Auf seiner Grundlage und zu seinem Dienst besteht eine
weitere Teilnahme an der Sendung Christi: der des Dienstes,
die durch das Weihesakrament übertragen wird und zur
Aufgabe hat, im Namen und in der Person Christi, des
Hauptes, inmitten der Gemeinde zu dienen.“ (KKK 1591)
So sagt das II. Vatikanische Konzil: „Jenes Amt aber, das
der Herr den Hirten seines Volkes anvertraute, ist ein
wahrer Dienst“ (LG 24). Das Priestertum „ist ganz für
Christus und die Menschen da. Es hängt völlig von Christus
und seinem einzigen Priestertum ab und wurde zugunsten der
Menschen und der Gemeinschaft der Kirche eingesetzt.
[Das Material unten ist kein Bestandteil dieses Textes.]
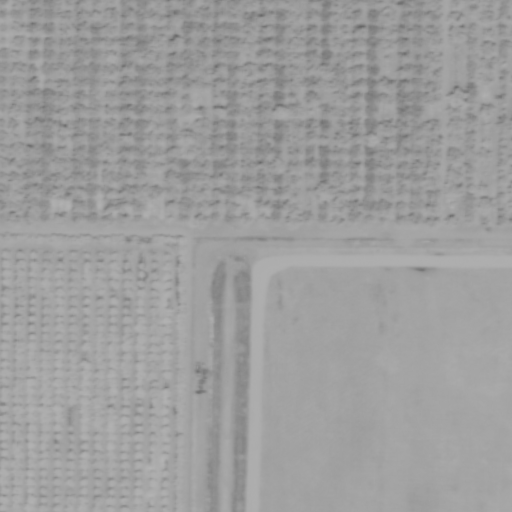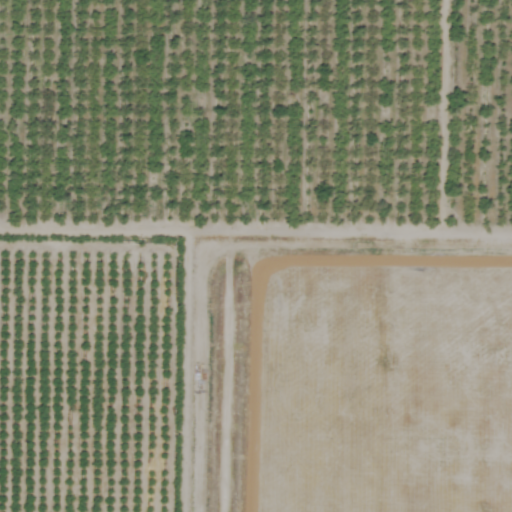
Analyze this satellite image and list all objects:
crop: (256, 255)
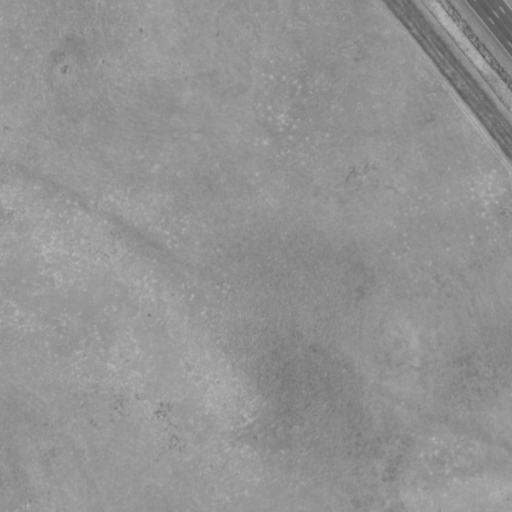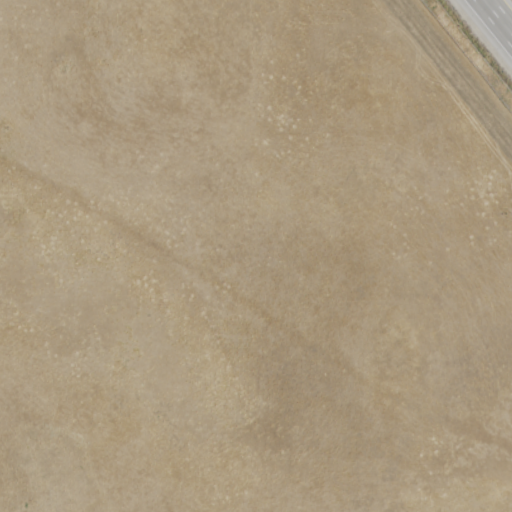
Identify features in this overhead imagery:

Das Sakrament der Weihe vermittelt ‚eine heilige Gewalt’,
die keine andere ist als diejenige Christi. Die Ausübung
dieser Vollmacht hat sich somit nach dem Vorbild Christi zu
richten, der aus Liebe sich zum Letzten und zum Diener
aller gemacht hat. ‚Der Herr hat klar gesagt, daß der
Einsatz für seine Herde ein Beweis der Liebe zu ihm ist’
(Johannes Chrysostomus, sac. 2,4).“ (KKK 1551)
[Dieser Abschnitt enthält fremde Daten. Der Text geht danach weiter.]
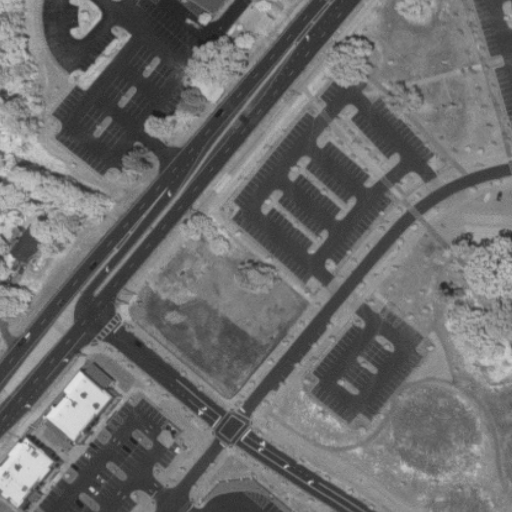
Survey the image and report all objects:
building: (217, 4)
building: (217, 4)
road: (228, 17)
road: (208, 30)
road: (65, 32)
road: (501, 36)
road: (507, 37)
road: (151, 40)
road: (139, 81)
road: (325, 116)
road: (141, 132)
road: (90, 141)
road: (336, 171)
road: (426, 177)
road: (166, 200)
road: (308, 206)
road: (360, 212)
road: (279, 241)
building: (36, 244)
building: (36, 244)
road: (345, 295)
road: (4, 315)
road: (323, 320)
road: (394, 335)
road: (344, 395)
building: (86, 405)
building: (87, 406)
road: (214, 413)
road: (136, 418)
building: (31, 470)
building: (31, 473)
road: (153, 489)
road: (11, 502)
road: (174, 508)
road: (241, 510)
Der Priester verkündet nicht sich selbst. Er verkündet
Christus und soll Christus den Gläubigen bringen. Er tut
dies durch den dreifachen Dienst, den ihm übertragen ist:
durch die Verkündigung des Wortes, die Feier der Liturgie
und die pastorale Leitung der Herde Gottes.
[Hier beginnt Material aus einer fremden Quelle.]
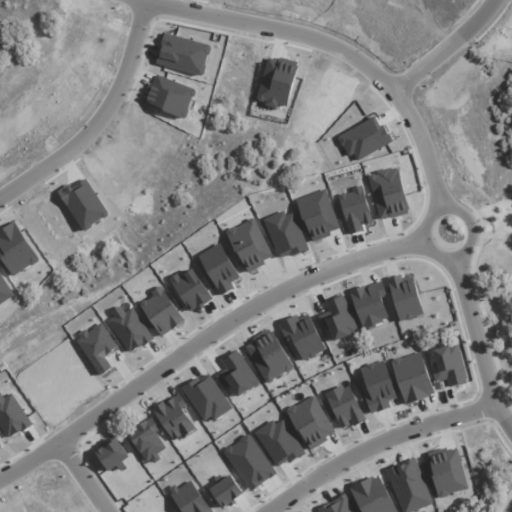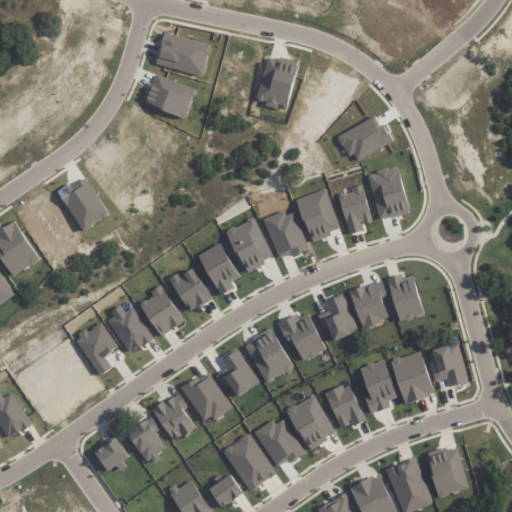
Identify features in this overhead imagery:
road: (337, 46)
road: (444, 46)
road: (100, 118)
building: (388, 193)
building: (355, 210)
building: (250, 245)
road: (427, 247)
building: (220, 268)
park: (494, 291)
building: (405, 297)
building: (370, 304)
building: (162, 311)
building: (338, 319)
building: (130, 329)
building: (303, 336)
road: (203, 342)
road: (477, 344)
building: (269, 356)
building: (449, 365)
building: (412, 378)
building: (378, 386)
building: (345, 406)
building: (12, 416)
building: (175, 417)
building: (311, 422)
building: (148, 440)
road: (374, 444)
building: (112, 454)
building: (447, 472)
road: (84, 477)
building: (409, 486)
building: (226, 491)
building: (373, 496)
building: (189, 498)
Darum sagt auch der heilige Paulus: „Als Diener Christi
soll man uns betrachten und als Verwalter von Geheimnissen
Gottes. Von Verwaltern aber verlangt man, dass sie sich
treu erweisen.“ (1 Kor 4,1-2) So soll der Priester in Treue
zu Christus Gott dienen und ebenso dem gläubigen Volk,
indem er es den Weg der Heiligkeit führt.